# SOURCE PASSAGE
— START —

Qwen3-ASR-1.7B-Swift

Special-case redistribution. Use this repo only when you need swift-transformers compatibility (a tokenizer.json on disk), e.g. as a Yooz Engine STT backend. Python / mlx-audio users can load the upstream mlx-community/Qwen3-ASR-1.7B-8bit directly. Part of the Yooz Working Models collection of task-specific Yooz artifacts.

A Swift-friendly redistribution of mlx-community/Qwen3-ASR-1.7B-8bit for use with swift-transformers and Yooz Engine.

The canonical mlx-community/Qwen3-ASR-1.7B-8bit checkpoint ships vocab.json + merges.txt + tokenizer_config.json but no tokenizer.json. swift-transformers's AutoTokenizer.from(modelFolder:) requires tokenizer.json to be present on disk. This repo is the same checkpoint with tokenizer.json regenerated next to the existing artifacts so Swift consumers get a one-line load.

Lineage

Qwen/Qwen3-ASR-1.7B          (upstream, FP16)
        |
        v
mlx-community/Qwen3-ASR-1.7B-8bit   (mlx-audio 0.3.1 quantization)
        |
        v  + tokenizer.json regenerated from vocab.json + merges.txt
YoozLabs/Qwen3-ASR-1.7B-Swift      (this repo)

Weights (model.safetensors, model.safetensors.index.json), config (config.json, generation_config.json, preprocessor_config.json, chat_template.json), and the slow-tokenizer inputs (vocab.json, merges.txt, tokenizer_config.json) are byte-for-byte identical to mlx-community/Qwen3-ASR-1.7B-8bit. The only addition is tokenizer.json, plus the scripts/regen_tokenizer.py reproduction script and a MANIFEST.txt of SHA-256 digests for every artifact.

Validation

End-to-end parity with the Python mlx-audio reference, measured during Yooz Engine epic #46 phase 4 (PR yooz-labs/yooz-engine#64):

Numerical parity: 9.6e-7 max absolute delta on decoder logits vs mlx-audio Python reference, end-to-end on a 5 s clip.
Word error rate parity: 0 absolute WER delta vs the Python reference on the yooz-benchmark EN / AR / FA subsets.
Tokenizer canary: "Hello" encodes to [9707] (matches Qwen3ASRTokenizerPrep.canaryExpectedTokens in the engine). The regen script cross-checks 5 multilingual canary strings against transformers.AutoTokenizer before writing tokenizer.json.

Eval

Subset	Metric	This checkpoint	Notes
LibriSpeech-style English	WER	6.3%	Parakeet TDT on the same set is 6.9%
Arabic (yooz-benchmark)	WER	6.7%	Auto-LID free; no language hint required
Persian (yooz-benchmark)	WER	28.3%	Auto-LID identical to hinted-language path
Hebrew (yooz-benchmark)	WER	82.8%	Effectively unsupported, see Limitations

Latency (M-series Apple Silicon)

— END —

# GIVEN INFORMATION
— START —

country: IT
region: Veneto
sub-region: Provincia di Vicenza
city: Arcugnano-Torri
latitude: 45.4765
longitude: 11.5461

— END —
— START —

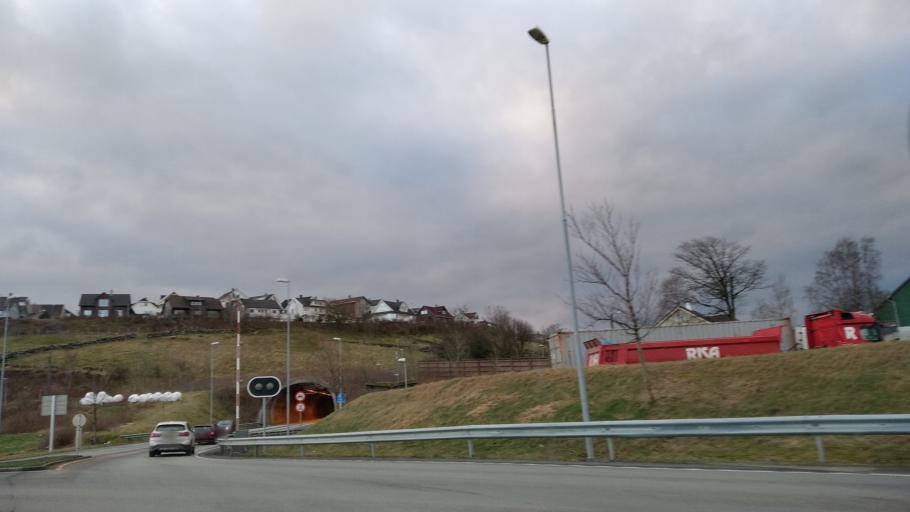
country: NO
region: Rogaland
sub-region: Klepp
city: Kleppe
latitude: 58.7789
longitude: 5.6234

— END —
— START —

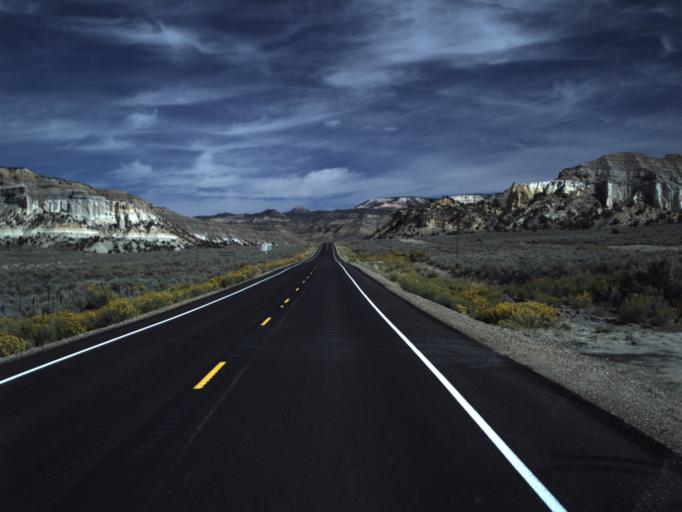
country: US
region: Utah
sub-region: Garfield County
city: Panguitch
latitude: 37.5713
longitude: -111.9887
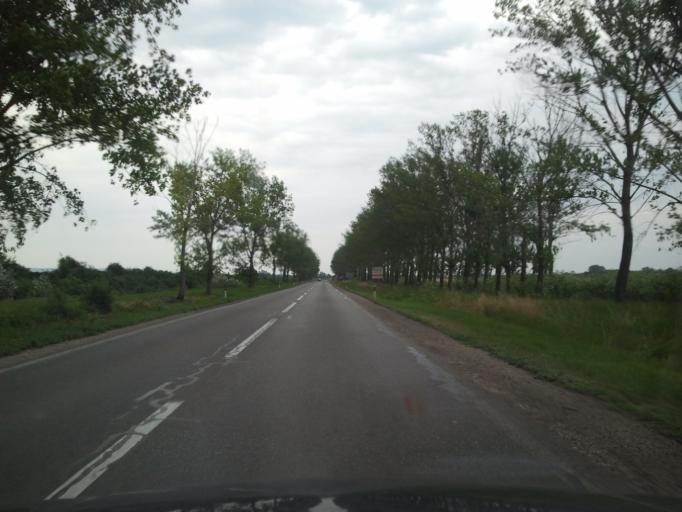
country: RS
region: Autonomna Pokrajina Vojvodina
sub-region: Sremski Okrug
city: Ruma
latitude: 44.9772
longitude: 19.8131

— END —

# WHAT THIS EXERCISE ASKS
a - Repeat the stretch of the Qwen3-ASR model card starting with "Numerical parity: 9.6e-7" and going on through "before writing tokenizer.json.".
b - Answer these questions from the Qwen3-ASR model card:
(i) Which file does swift-transformers's AutoTokenizer.from(modelFolder:) require to be present on disk?
(ii) What token list does "Hello" encode to in the tokenizer canary check?
(iii) What WER does this checkpoint reach on the Arabic yooz-benchmark subset?
c - Carry the Qwen3-ASR model card on from the point where it stops.
The rows are separate material and have nothing to do with the Qwen3-ASR model card.

# ANSWERS
a -
Numerical parity: 9.6e-7 max absolute delta on decoder logits vs mlx-audio Python reference, end-to-end on a 5 s clip.
Word error rate parity: 0 absolute WER delta vs the Python reference on the yooz-benchmark EN / AR / FA subsets.
Tokenizer canary: "Hello" encodes to [9707] (matches Qwen3ASRTokenizerPrep.canaryExpectedTokens in the engine). The regen script cross-checks 5 multilingual canary strings against transformers.AutoTokenizer before writing tokenizer.json.

b -
(i) tokenizer.json
(ii) [9707]
(iii) 6.7%

c -
Phase	Time	Notes
Cold start (model load)	~1.1 s	One-shot per process
Warm transcription, 5 s clip	0.32 s	After model is resident
Resident memory	~2.5 GB	8-bit quantized weights + KV cache

All numbers are from the Yooz Engine qwen3_asr_preview backend on M-series Apple Silicon (M2 Pro / M3 Max class). Detailed methodology lives in PR yooz-labs/yooz-engine#64.

Limitations

Streaming is buffer-then-finalize, not chunk-incremental. The audio tower uses non-causal block attention (_create_block_attention_mask), so partials only finalize when an utterance boundary is detected. True low-latency streaming is out of scope for this checkpoint and is tracked separately in the engine.
Hebrew is unsupported. 82.8% WER on the yooz-benchmark Hebrew subset indicates the model effectively does not transcribe Hebrew. Do not deploy it for Hebrew users.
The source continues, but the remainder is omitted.